[原始数据]
--------------------
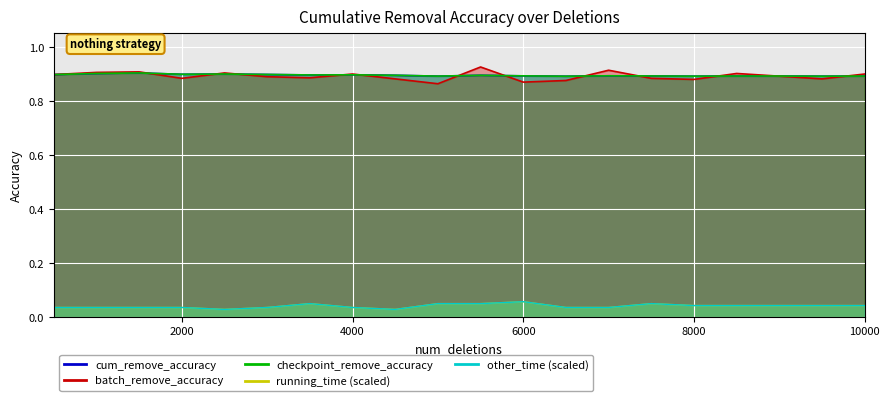

What is the value of the batch_remove_accuracy point at the 13th from the left?

0.9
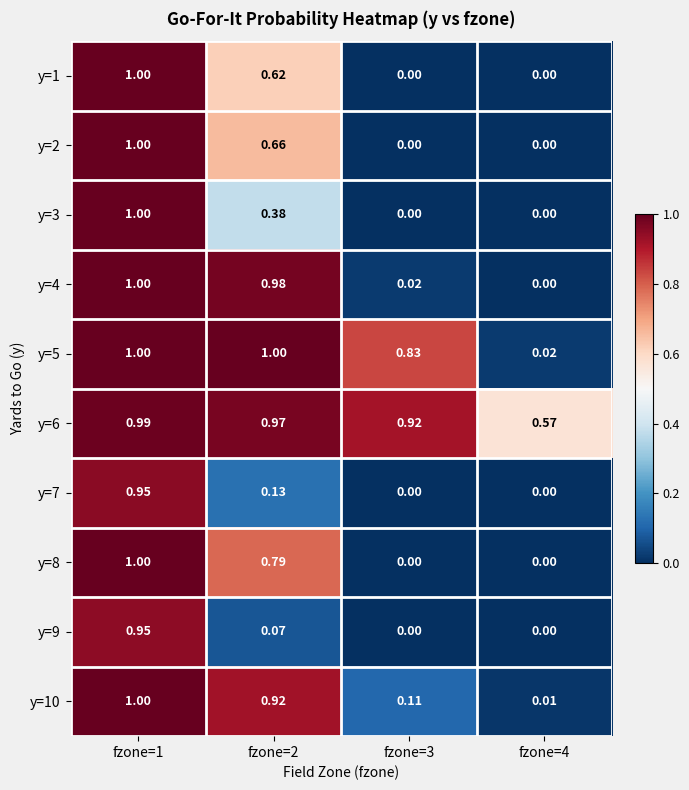

Is the value of y=5 at fzone=3 greater than the value of y=2 at fzone=4?

Yes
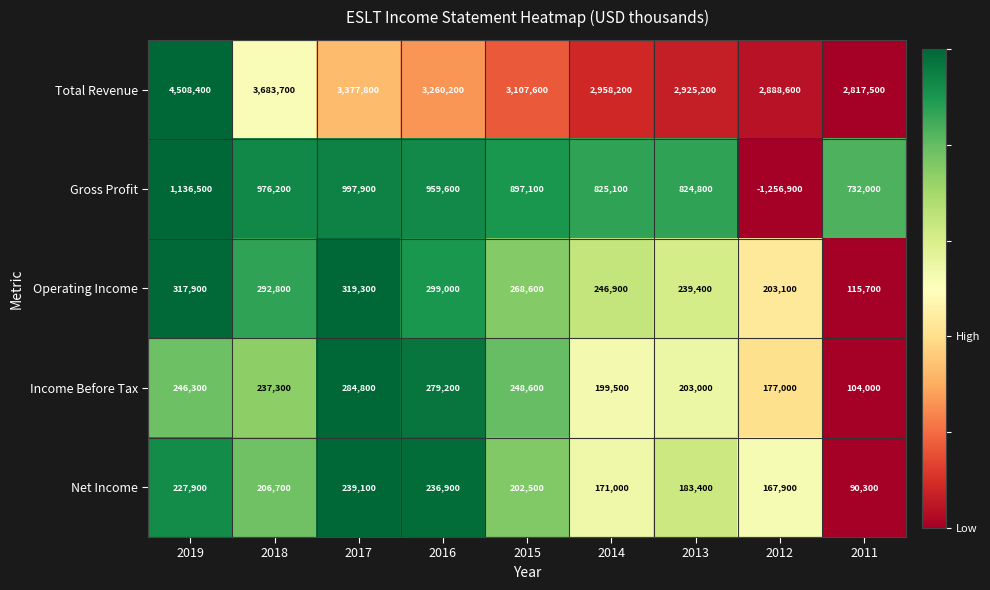

At how many categories does at least one series exceed 0?

9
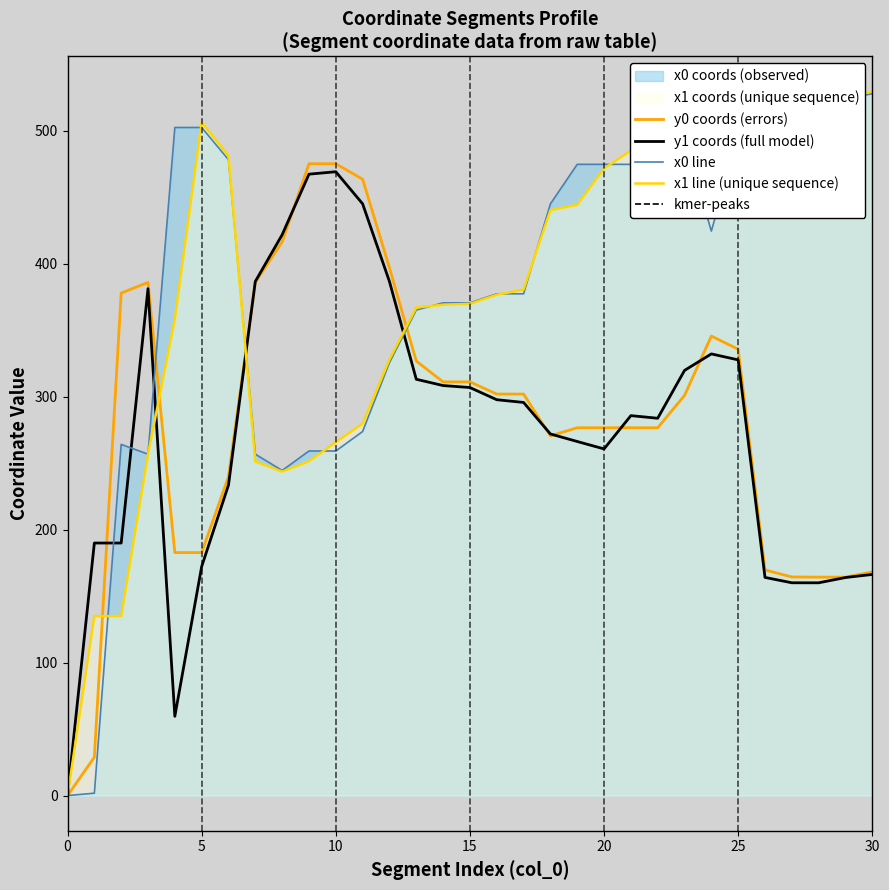

At which category does x0 reach its first local valley?

18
--------------------
能把上面列表里的全部文字逐行原样照抄一遍吗？图片不要放进答案。

### 完成结果
What is the value of the batch_remove_accuracy point at the 13th from the left?

0.9

Is the value of y=5 at fzone=3 greater than the value of y=2 at fzone=4?

Yes

At how many categories does at least one series exceed 0?

9

At which category does x0 reach its first local valley?

18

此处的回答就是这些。